Like other suspended roller coasters, the ride's trains are able to swing side to side. The train climbs the 30 m lift hill immediately after departing the loading station. The lift takes riders up to the top of Wonder Mountain. Upon cresting the lift, the train slowly turns to the right adding to the suspense of the upcoming drop. After passing beneath AlpenFury's double-inverting top hat, the train then quickly dives off the side of the mountain, passing under the track of Wonder Mountain's Guardian and AlpenFury's zero-g roll. The train then sweeps to the right and climbs up the "fan-turn" element of the ride that flies over guests on the midway. The track then sweeps back down over the grass and above the river, swooping left and right at 89 km/h. The train dives into a downward helix, which swings only a few feet above the surface of the water and wraps around Yukon Striker's first drop.
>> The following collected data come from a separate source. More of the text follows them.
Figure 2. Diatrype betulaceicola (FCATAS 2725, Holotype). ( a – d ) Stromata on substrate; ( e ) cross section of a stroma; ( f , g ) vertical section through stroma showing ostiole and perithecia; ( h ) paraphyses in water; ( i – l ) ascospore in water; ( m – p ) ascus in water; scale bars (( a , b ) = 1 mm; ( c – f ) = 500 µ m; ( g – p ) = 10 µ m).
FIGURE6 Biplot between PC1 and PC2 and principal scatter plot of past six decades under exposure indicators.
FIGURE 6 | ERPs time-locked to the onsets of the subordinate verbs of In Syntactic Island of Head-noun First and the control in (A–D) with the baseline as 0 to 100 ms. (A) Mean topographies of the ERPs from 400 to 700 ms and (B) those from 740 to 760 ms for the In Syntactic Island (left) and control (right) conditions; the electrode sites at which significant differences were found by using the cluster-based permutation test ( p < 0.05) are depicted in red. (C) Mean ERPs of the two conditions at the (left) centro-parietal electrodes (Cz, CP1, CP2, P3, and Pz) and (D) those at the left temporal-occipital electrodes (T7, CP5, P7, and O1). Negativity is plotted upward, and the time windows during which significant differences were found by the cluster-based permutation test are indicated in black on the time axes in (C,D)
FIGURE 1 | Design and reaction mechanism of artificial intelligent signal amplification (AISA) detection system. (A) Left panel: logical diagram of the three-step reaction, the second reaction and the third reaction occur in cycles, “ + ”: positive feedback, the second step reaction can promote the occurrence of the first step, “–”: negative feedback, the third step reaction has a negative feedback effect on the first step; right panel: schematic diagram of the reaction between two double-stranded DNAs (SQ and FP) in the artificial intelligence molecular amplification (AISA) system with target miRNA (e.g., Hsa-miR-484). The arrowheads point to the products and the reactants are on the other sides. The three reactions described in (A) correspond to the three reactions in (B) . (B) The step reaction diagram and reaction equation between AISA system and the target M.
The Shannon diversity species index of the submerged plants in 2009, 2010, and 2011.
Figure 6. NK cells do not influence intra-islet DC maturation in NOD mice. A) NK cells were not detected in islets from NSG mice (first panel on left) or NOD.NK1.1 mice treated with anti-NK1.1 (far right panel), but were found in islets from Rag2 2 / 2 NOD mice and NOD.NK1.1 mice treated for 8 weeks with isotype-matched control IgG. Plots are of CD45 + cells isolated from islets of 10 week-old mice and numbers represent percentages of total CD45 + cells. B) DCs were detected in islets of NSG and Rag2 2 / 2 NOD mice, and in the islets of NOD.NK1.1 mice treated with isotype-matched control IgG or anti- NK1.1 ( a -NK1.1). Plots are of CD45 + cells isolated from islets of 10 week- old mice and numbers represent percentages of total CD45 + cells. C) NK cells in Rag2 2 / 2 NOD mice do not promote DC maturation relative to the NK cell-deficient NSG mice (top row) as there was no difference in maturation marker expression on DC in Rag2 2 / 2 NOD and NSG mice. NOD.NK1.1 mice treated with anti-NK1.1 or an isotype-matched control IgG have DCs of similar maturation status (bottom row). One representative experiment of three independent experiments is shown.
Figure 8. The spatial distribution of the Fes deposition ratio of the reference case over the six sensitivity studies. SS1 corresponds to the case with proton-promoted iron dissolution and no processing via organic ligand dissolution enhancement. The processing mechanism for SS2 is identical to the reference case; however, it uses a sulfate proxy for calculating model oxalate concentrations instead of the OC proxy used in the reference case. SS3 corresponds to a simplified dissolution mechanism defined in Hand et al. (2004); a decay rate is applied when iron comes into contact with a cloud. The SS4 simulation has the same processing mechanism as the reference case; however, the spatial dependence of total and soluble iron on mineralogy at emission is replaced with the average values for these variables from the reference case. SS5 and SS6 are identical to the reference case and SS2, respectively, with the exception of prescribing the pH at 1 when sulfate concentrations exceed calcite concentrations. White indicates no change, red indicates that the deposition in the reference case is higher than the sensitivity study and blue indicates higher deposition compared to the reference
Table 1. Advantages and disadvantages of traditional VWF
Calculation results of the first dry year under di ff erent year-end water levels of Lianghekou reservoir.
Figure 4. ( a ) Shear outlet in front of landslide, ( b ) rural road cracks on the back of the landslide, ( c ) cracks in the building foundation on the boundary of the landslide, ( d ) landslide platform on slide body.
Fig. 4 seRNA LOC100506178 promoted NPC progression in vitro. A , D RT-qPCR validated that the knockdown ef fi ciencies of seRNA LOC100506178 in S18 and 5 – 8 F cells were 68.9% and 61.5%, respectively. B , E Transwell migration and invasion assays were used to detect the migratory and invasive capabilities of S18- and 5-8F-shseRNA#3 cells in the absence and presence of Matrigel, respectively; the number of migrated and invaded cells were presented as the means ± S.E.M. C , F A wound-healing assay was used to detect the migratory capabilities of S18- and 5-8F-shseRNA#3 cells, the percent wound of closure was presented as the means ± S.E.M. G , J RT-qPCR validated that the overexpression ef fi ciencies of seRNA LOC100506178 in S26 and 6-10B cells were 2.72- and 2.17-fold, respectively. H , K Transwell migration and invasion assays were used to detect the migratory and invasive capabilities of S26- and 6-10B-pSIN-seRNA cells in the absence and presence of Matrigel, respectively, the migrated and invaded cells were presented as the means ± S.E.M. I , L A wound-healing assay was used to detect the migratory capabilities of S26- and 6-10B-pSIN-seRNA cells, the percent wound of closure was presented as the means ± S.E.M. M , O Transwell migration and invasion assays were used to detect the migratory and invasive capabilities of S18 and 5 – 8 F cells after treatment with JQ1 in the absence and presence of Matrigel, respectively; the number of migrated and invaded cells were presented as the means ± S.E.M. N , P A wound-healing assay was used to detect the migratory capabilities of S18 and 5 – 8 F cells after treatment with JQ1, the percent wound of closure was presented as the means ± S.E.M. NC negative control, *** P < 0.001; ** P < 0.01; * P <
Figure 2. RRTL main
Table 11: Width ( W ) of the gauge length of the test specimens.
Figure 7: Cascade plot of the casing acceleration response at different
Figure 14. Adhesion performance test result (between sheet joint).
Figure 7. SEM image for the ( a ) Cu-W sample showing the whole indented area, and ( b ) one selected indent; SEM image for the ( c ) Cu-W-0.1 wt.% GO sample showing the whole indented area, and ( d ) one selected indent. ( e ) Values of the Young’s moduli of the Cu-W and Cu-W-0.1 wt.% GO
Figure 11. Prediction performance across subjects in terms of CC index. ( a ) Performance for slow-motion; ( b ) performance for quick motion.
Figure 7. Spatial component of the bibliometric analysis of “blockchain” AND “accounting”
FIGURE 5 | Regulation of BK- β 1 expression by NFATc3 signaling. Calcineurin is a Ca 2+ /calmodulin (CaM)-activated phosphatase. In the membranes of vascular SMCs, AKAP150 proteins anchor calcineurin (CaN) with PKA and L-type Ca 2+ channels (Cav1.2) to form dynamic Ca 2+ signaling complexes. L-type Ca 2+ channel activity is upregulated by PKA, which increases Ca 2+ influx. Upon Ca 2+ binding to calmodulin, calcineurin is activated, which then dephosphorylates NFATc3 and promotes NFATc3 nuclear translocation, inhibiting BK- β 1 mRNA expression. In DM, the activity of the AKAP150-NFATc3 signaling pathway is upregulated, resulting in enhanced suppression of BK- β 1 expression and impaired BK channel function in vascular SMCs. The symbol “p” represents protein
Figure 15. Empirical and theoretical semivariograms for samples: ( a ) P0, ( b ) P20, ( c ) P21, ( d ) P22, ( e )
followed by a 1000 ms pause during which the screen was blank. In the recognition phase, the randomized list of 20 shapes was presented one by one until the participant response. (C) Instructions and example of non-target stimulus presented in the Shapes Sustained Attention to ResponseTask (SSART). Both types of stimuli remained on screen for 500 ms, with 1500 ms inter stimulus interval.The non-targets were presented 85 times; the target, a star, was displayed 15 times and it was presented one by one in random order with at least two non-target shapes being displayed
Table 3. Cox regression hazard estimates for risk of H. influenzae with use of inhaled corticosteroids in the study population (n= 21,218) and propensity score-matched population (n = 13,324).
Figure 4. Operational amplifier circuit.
Upon returning to the station, the train swoops left and right a few times more until it charges into the brake run. The immense swinging force as the train enters the brake run causes the cars to swing even after the train stops moving. The ride then turns right back into the station.

== Similar rides ==
The Bat (formerly Top Gun & Flight Deck) was built in 1993 at Wonderland's sister park Kings Island. It has a near identical layout to Vortex, but there are notable differences. They include speed and height variances and the addition of another car to each train, allowing for 28 passengers per train as opposed to 24.